A lot of families in the Pikes Peak region are all too familiar with these problems: About 80 percent of the state's 18,422 military children reside in El Paso County, and on average, they'll be in six to nine school systems from kindergarten to 12th grade.
But help is coming in the form of a new interstate compact to make transitions easier when students move between participating states. The Council of State Governments and the U.S. Department of Defense began working to create the Interstate Compact on Educational Opportunity for Military Children two years ago, and legislatures in 11 states - including Colorado - have signed up, with 10 more planning to join.
Cheryl Walker, superintendent at Fountain-Fort Carson School District 8, was chosen a few weeks ago to serve as the compact's commissioner.
"We hope to give military kids a lot more support in transfers and also take away the education obstacles of families in transition," said Walker, who will stay on as D-8's superintendent.

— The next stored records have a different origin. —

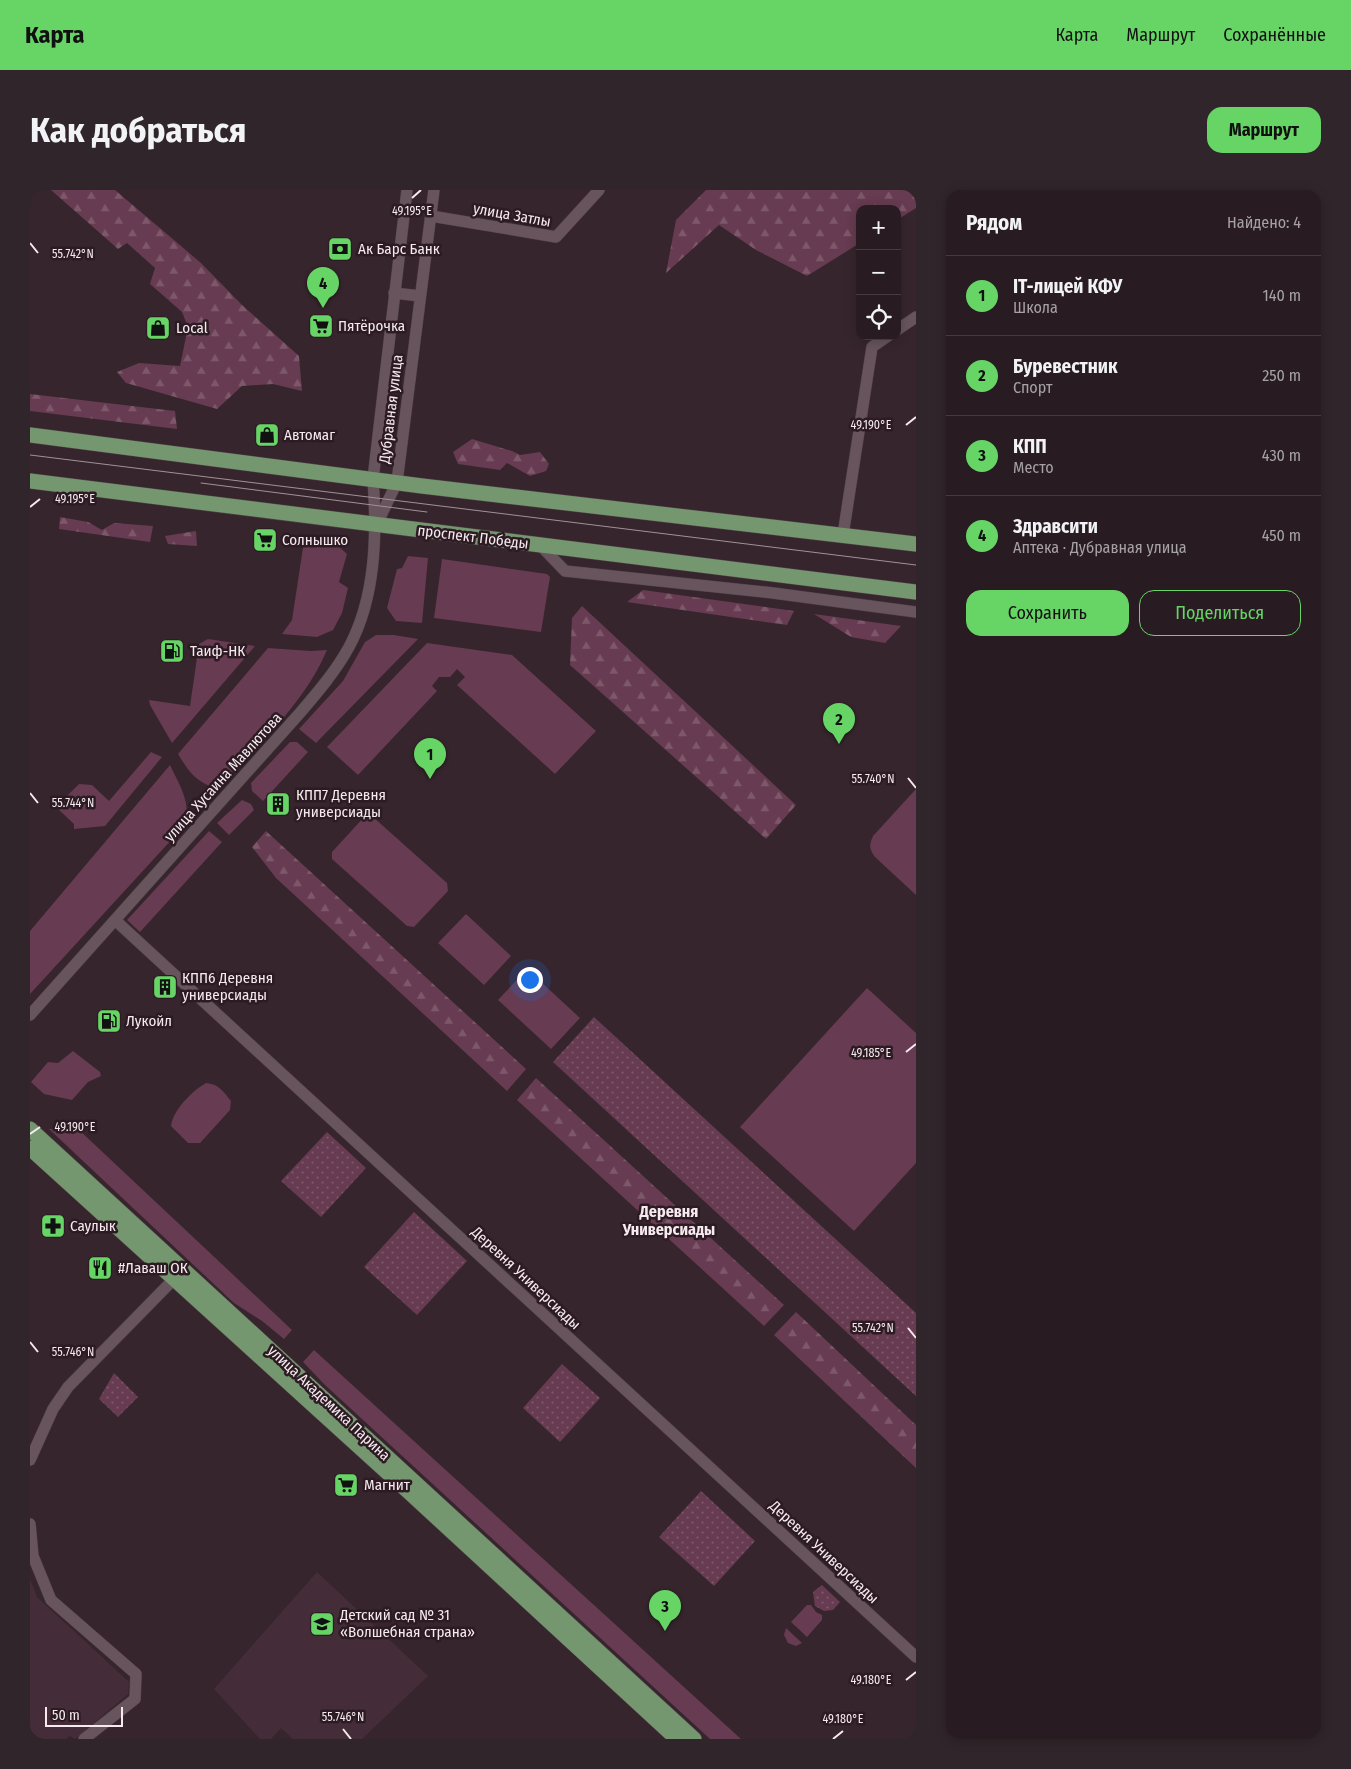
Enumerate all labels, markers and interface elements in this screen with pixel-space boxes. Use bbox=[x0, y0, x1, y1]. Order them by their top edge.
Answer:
text: Карта bbox=[25, 21, 84, 49]
text: Карта bbox=[1055, 24, 1098, 46]
text: Маршрут bbox=[1126, 24, 1195, 46]
text: Сохранённые bbox=[1223, 24, 1326, 46]
button: Маршрут bbox=[1207, 107, 1321, 153]
text: Как добраться bbox=[30, 109, 247, 151]
street label: улица Затлы bbox=[472, 199, 552, 231]
text: 49.195°E bbox=[392, 204, 432, 218]
map controls bbox=[856, 205, 901, 340]
button: + bbox=[856, 205, 901, 250]
text: Рядом bbox=[966, 210, 1022, 236]
text: Найдено: 4 bbox=[1227, 213, 1301, 232]
bank icon: Ак Барс Банк bbox=[327, 236, 353, 262]
place label: Ак Барс Банк bbox=[358, 240, 440, 258]
text: 55.742°N bbox=[52, 247, 94, 261]
button: − bbox=[856, 250, 901, 295]
pin: 4 bbox=[307, 267, 339, 308]
text: IT-лицей КФУ bbox=[1013, 275, 1122, 298]
text: 1 bbox=[979, 286, 985, 305]
text: 140 m bbox=[1263, 286, 1301, 305]
button: locate bbox=[856, 295, 901, 340]
text: Школа bbox=[1013, 298, 1058, 317]
supermarket icon: Пятёрочка bbox=[308, 313, 334, 339]
shop icon: Local bbox=[145, 315, 171, 341]
place label: Пятёрочка bbox=[338, 317, 405, 335]
place label: Local bbox=[176, 319, 208, 337]
street label: Дубравная улица bbox=[375, 354, 407, 465]
text: Буревестник bbox=[1013, 355, 1117, 378]
text: 2 bbox=[978, 366, 986, 385]
text: 250 m bbox=[1262, 366, 1301, 385]
text: Спорт bbox=[1013, 378, 1052, 397]
text: 49.190°E bbox=[851, 418, 892, 432]
shop icon: Автомаг bbox=[254, 422, 280, 448]
place label: Автомаг bbox=[284, 426, 335, 444]
text: КПП bbox=[1013, 435, 1047, 458]
text: 3 bbox=[978, 446, 986, 465]
text: 430 m bbox=[1262, 446, 1301, 465]
text: Место bbox=[1013, 458, 1054, 477]
text: 49.195°E bbox=[55, 492, 95, 506]
text: Здравсити bbox=[1013, 515, 1098, 538]
street label: проспект Победы bbox=[416, 521, 530, 553]
text: 4 bbox=[978, 526, 986, 545]
text: 450 m bbox=[1262, 526, 1301, 545]
supermarket icon: Солнышко bbox=[252, 527, 278, 553]
place label: Солнышко bbox=[282, 531, 348, 549]
text: Аптека · Дубравная улица bbox=[1013, 538, 1187, 557]
button: Сохранить bbox=[966, 590, 1129, 636]
button: Поделиться bbox=[1139, 590, 1301, 636]
fuel station icon: Таиф-НК bbox=[159, 638, 185, 664]
place label: Таиф-НК bbox=[190, 642, 245, 660]
pin: 2 bbox=[823, 703, 855, 744]
street label: улица Хусаина Мавлютова bbox=[160, 709, 286, 845]
pin: 1 bbox=[414, 738, 446, 779]
text: 55.740°N bbox=[852, 772, 894, 786]
place label: КПП7 Деревня универсиады bbox=[296, 786, 386, 821]
building icon: КПП7 Деревня универсиады bbox=[265, 791, 291, 817]
text: 55.744°N bbox=[52, 796, 94, 810]
your location bbox=[517, 967, 543, 993]
place label: КПП6 Деревня универсиады bbox=[182, 969, 273, 1004]
building icon: КПП6 Деревня универсиады bbox=[152, 974, 178, 1000]
fuel station icon: Лукойл bbox=[96, 1008, 122, 1034]
place label: Лукойл bbox=[126, 1012, 172, 1030]
text: 49.185°E bbox=[851, 1046, 891, 1060]
text: 49.190°E bbox=[55, 1120, 96, 1134]
district label: Деревня Универсиады bbox=[622, 1202, 715, 1239]
pharmacy icon: Саулык bbox=[40, 1213, 66, 1239]
place label: Саулык bbox=[70, 1217, 116, 1235]
street label: Деревня Универсиады bbox=[467, 1222, 584, 1333]
restaurant icon: #Лаваш ОК bbox=[87, 1255, 113, 1281]
place label: #Лаваш ОК bbox=[118, 1259, 188, 1277]
text: 55.742°N bbox=[852, 1321, 894, 1335]
street label: улица Академика Парина bbox=[264, 1342, 394, 1464]
text: 55.746°N bbox=[52, 1345, 94, 1359]
supermarket icon: Магнит bbox=[333, 1472, 359, 1498]
place label: Магнит bbox=[364, 1476, 411, 1494]
street label: Деревня Универсиады bbox=[765, 1496, 882, 1607]
pin: 3 bbox=[649, 1590, 681, 1631]
place label: Детский сад № 31 «Волшебная страна» bbox=[339, 1606, 475, 1641]
school or university icon: Детский сад № 31 «Волшебная страна» bbox=[309, 1611, 335, 1637]
text: 49.180°E bbox=[851, 1673, 892, 1687]
scale bar bbox=[45, 1704, 122, 1727]
text: 50 m bbox=[52, 1707, 80, 1724]
text: 55.746°N bbox=[322, 1710, 364, 1724]
text: 49.180°E bbox=[823, 1712, 864, 1726]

One goal is to make students' lives easier.
"We really need to lessen the burden that military students carry. Our military kids have enough stress. Their parents are fighting a war, and sometimes both are deployed," said Jim Calhoun, principal at Fountain-Fort Carson High School, where about half of the 1,500 students are from military families.
Calhoun has seen plenty of instances in which children were caught in the middle of regulations that differed from one state to another.
He cites the example of a student who moved to Colorado Springs in the middle of her senior year a couple of years ago after her father was deployed.
She did not meet Colorado's requirements for graduation and would have had to go extra semesters to finish, but she'd already been accepted to college. He tried to get officials from her school in the Midwest to allow her to graduate, but they refused.
"What we did is let her graduate here anyway with the credits she would have needed there," Calhoun said.
The compact is expected to resolve such problems, as well as snags over records and enrollment, placement, eligibility for extracurricular and special needs students, and kindergarten age requirements.
The National Military Family Association in Alexandria, Va., has been advocating for all states to join, even those with small numbers of military personnel.
"No matter how supportive a state is, they can only control what's within their borders," said Candace Wheeler, the association's deputy director of government relations. "The compact will assure a more uniform approach to relieve burdens placed on families."